Text
--------------------------------

Now how does this act differ in principle from the general law
on the same subject? The general law was passed from a knowledge
which the legislature had of its expediency and necessity. The
special law was passed from a knowledge of its propriety in the
particular case. The power exercised in passing the special as well
as the general law was remedial. Under the general law, application
is required to be made by the executor or administrator to the
county court, representing that the personal estate is not
sufficient to pay the debts of the deceased; that he left real
estate, particularly describing it and praying that it may be sold
&c. A notice is required to be given to the heirs and devisees,
&c., who are to answer, &c., and the court, on the hearing,
is authorized to decree a sale of the estate on the petitioner's
giving bond, &c. The mode of procedure under the general law
was required by the legislature from motives of expediency, but it
by no means follows that it was the only mode they could adopt. In
some of the states the heirs or devisees are not required to be
made parties by the administrator. His application is
ex
parte to the court, which orders a sale of the real estate to
pay the debts of the deceased where the personal estate is
insufficient. And
Page 41 U. S. 62
no doubt can be entertained that the legislature may authorize
the administrator, by a general or a special act, to sell lands to
pay debts, where the personal assets are exhausted, without any
application to the court. And in such case the administrator would
act on his own responsibility and be accountable to the creditors
and heirs for the correct performance of this trust in this as in
other parts of his duty. This is a question of power, and not of
policy, and on such a question we cannot test the act by any
considerations of expediency. Whether the act may be open to abuse,
whether it be politic or impolitic, is not a matter now before us,
but whether the legislature had power to pass it.
A report in the Senate of Alabama on this subject says
"Upon the death of the ancestor, the real estate owned by him
descends to and vests in his heirs, and the title thus vested
cannot be divested without some proceeding to which the heir is a
party. A minor could not legally assent to the passage of a law
authorizing the sale of his real estate, but would have the right
to affirm or disaffirm the sale when he arrived at lawful age."

--------------------------------

Data lines

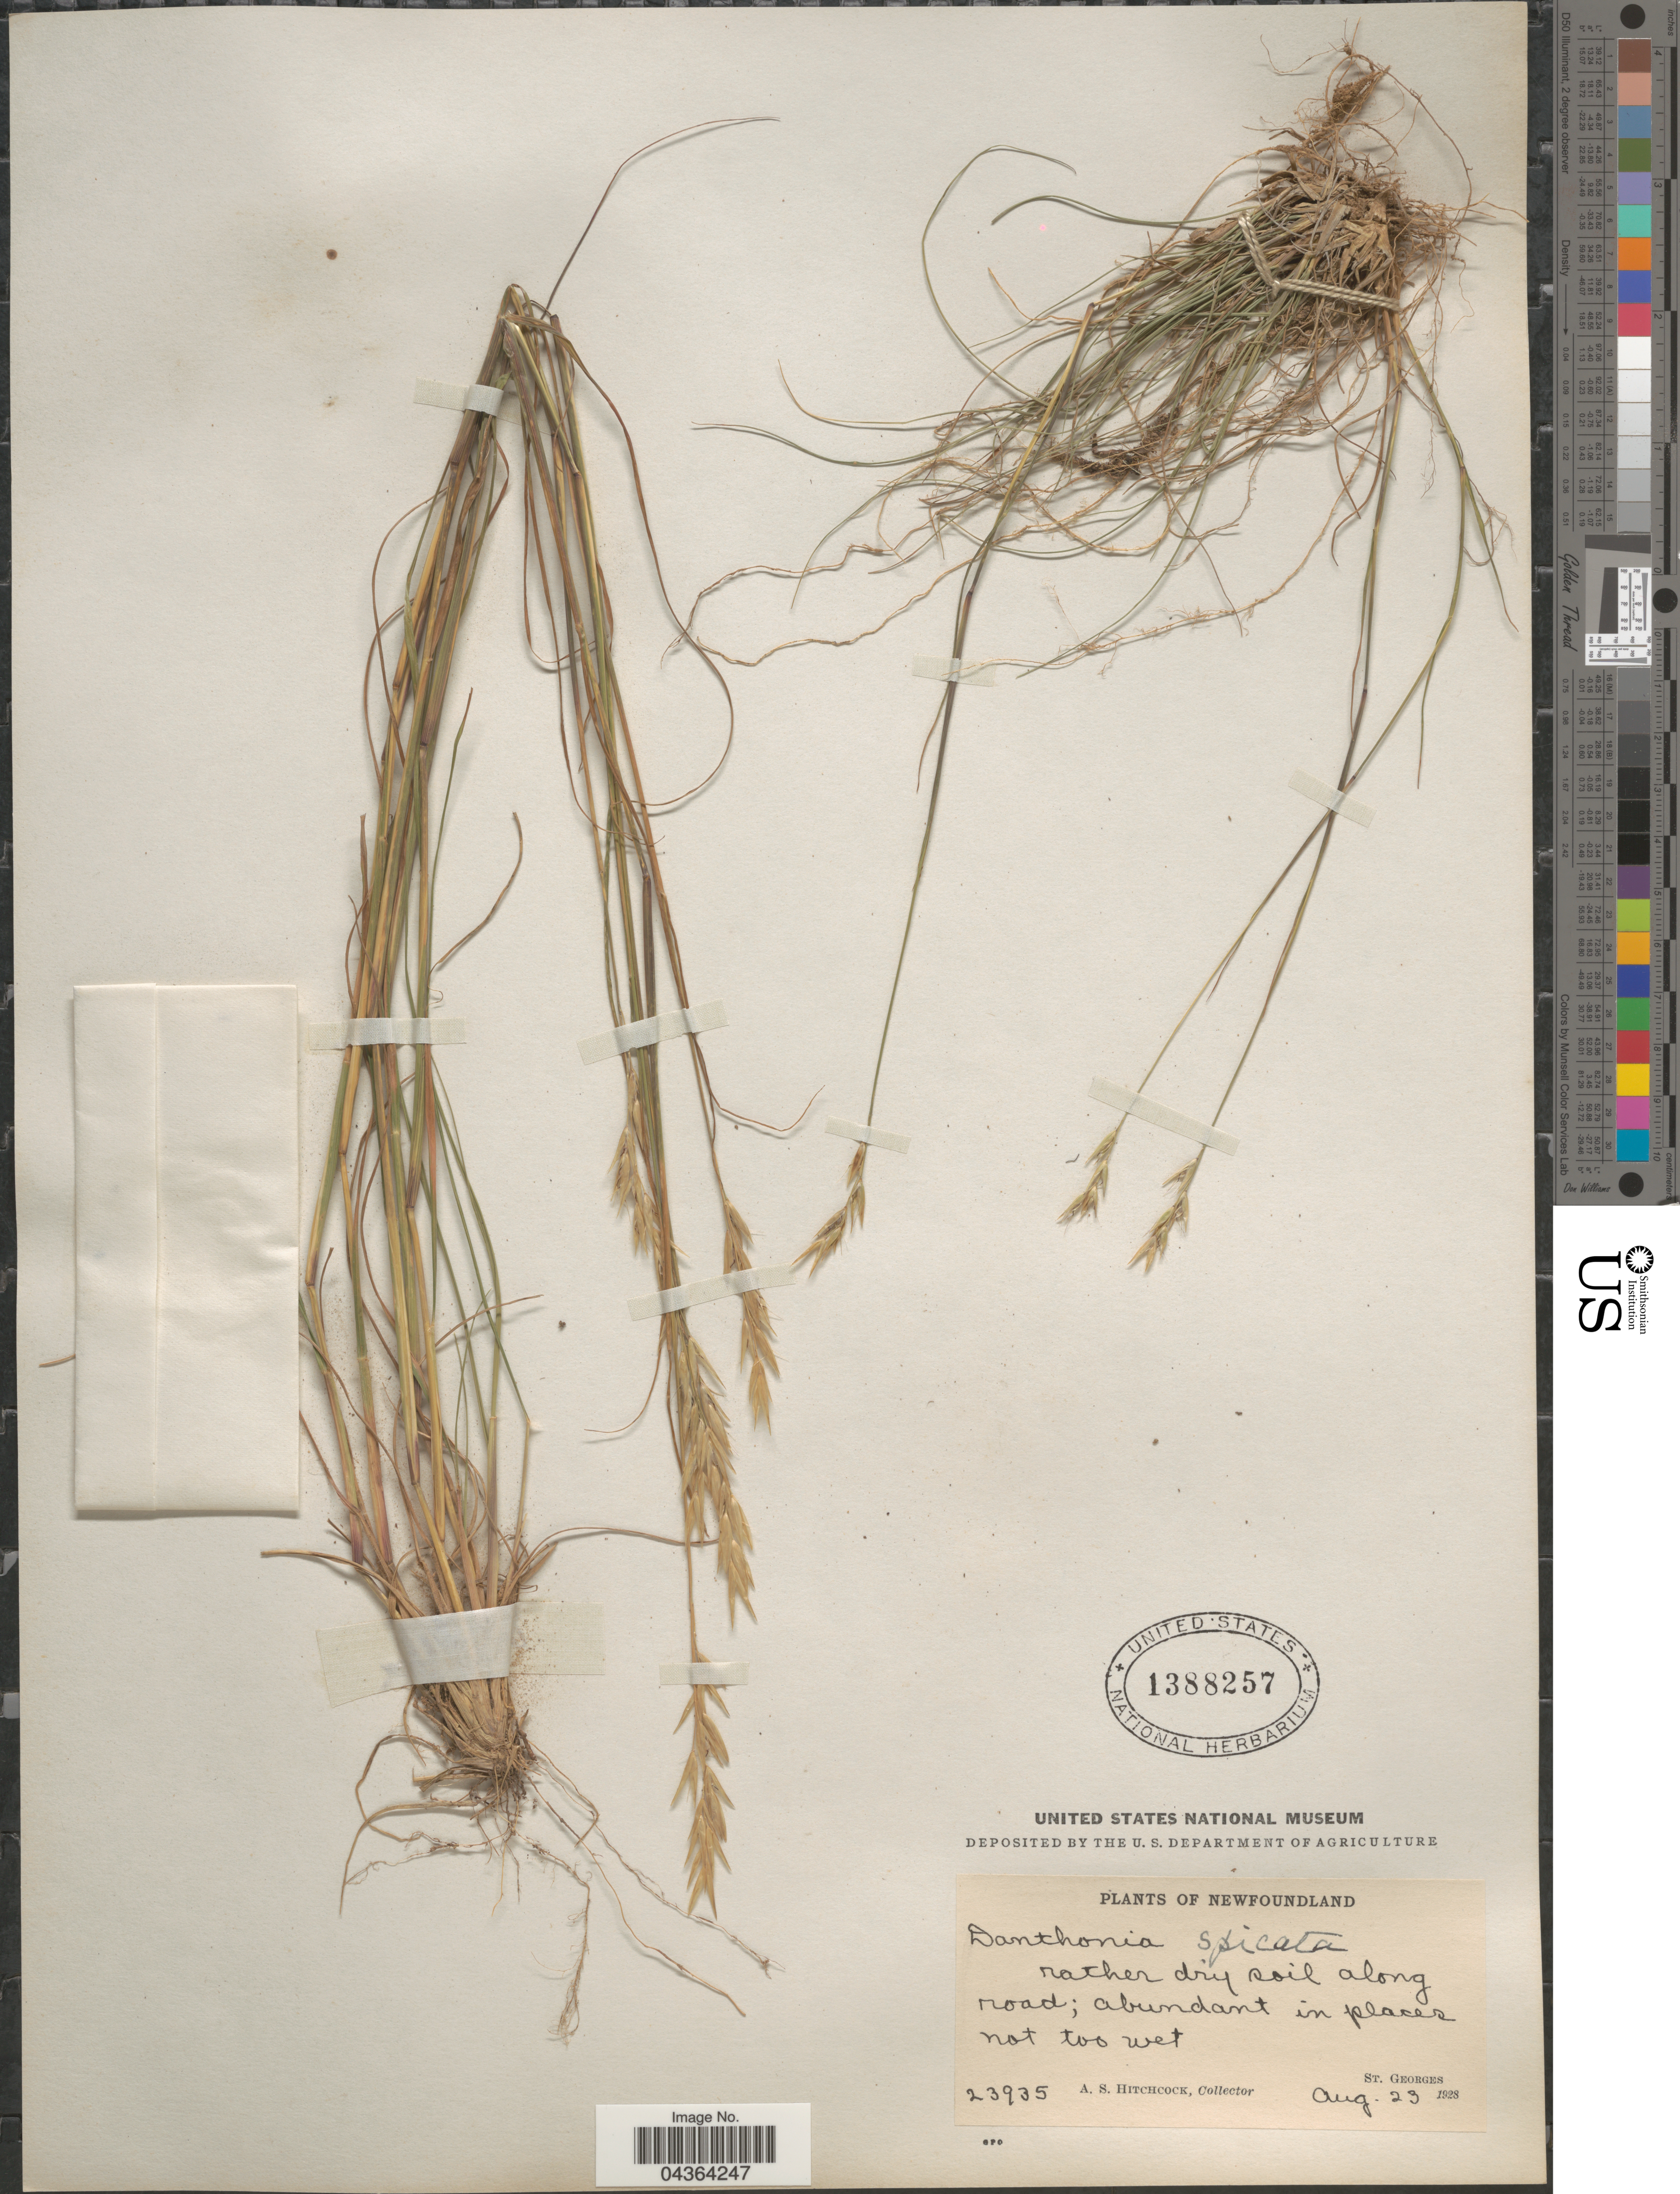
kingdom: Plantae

--------------------------------

Work to do
**a.** Answer these three questions from the legal opinion on land sales:
(i) Under the general law, to which court must the executor or administrator apply?
(ii) In some of the states, who are not required to be made parties by the administrator?
(iii) According to the report in the Senate of Alabama, what right would a minor have on arriving at lawful age?
**b.** Can you go on with the legal opinion on land sales, starting after its final sentence?

Written responses
**a.**
(i) The county court.
(ii) The heirs or devisees.
(iii) The right to affirm or disaffirm the sale.

**b.**
This is laid down on general principles, and without reference
to the Constitution of Alabama. As a legal proposition, it is
wholly unsustainable. In the first place, it is contrary to the
general practice of many of the states and to the received notions
of the profession on the subject. Titles in Ohio and in many other
states to a vast amount of real property rest upon sales of
executors and administrators under the order of a court without
making the heirs parties, and it is believed that a doubt of the
validity of such titles, where the proceedings have been regular,
has never been entertained or expressed. These titles have been
contested in state courts and in this Court, and a defect of power
to convey a good title in the mode authorized, it is believed, has
never been objected. A course of proceeding so extensive, involving
interests so great and which has been subjected to the severest
legal scrutiny, is no unsatisfactory evidence of what the law
is.
But on principle, this proceeding is sustainable. On the death
of the ancestor, the land owned by him descends to his heirs. But
how do they hold it? They hold it subject to the payment
Page 41 U. S. 63
of the debts of the ancestor, in those states where it is liable
to such debts. The heirs cannot alien the land to the prejudice of
creditors. In fact and in law, they have no right to the real
estate of their ancestor, except that of possession, until the
creditors shall be paid.
As it regards the question of power in the legislature, no
objection is perceived to their subjecting the lands of the
deceased to the payment of his debts, to the exclusion of his
personal property. The legislature regulates descents, and the
conveyance of real estate; to define the rights of debtor and
creditor is their common duty; the whole range of remedies lies
within their province. They may authorize a guardian to convey the
lands of an infant, and indeed they may give the capacity to the
infant himself to convey them. The idea that the lands of an infant
which descend to him cannot be made responsible for the payment of
the debts of the ancestor except through the decree of a court of
chancery is novel and unfounded. So far from this being the case,
no doubt is entertained that the legislature of a state has power
to subject the lands of a deceased person to execution in the same
manner as if he were living. The mode in which this shall be done
is a question of policy, and rests in the discretion of the
legislature.
The law under which the lot in dispute was sold decides no fact
binding on creditors or heirs. If the administratrix and Brown have
acted fraudulently in procuring the passage of this act or in the
sale under it, relief may be given on that ground. But the act does
nothing more than provide a remedy, which is strictly within the
power of the legislature.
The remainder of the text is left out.